Please tally how many lines of the material below include the word "front", giving only the number.

________________________________________

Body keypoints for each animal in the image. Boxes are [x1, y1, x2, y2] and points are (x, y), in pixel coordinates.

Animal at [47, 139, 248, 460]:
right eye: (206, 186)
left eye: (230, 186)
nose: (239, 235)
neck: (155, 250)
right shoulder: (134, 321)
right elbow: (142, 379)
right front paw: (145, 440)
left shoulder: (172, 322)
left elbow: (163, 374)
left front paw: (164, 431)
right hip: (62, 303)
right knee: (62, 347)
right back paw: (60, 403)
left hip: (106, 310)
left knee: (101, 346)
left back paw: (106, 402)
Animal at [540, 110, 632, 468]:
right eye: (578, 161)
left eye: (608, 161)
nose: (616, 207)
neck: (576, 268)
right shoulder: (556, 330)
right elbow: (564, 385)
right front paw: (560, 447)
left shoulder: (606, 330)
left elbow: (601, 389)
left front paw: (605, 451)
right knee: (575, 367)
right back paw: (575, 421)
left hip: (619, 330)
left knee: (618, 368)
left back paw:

________________________________________

=== Expected answer ===
4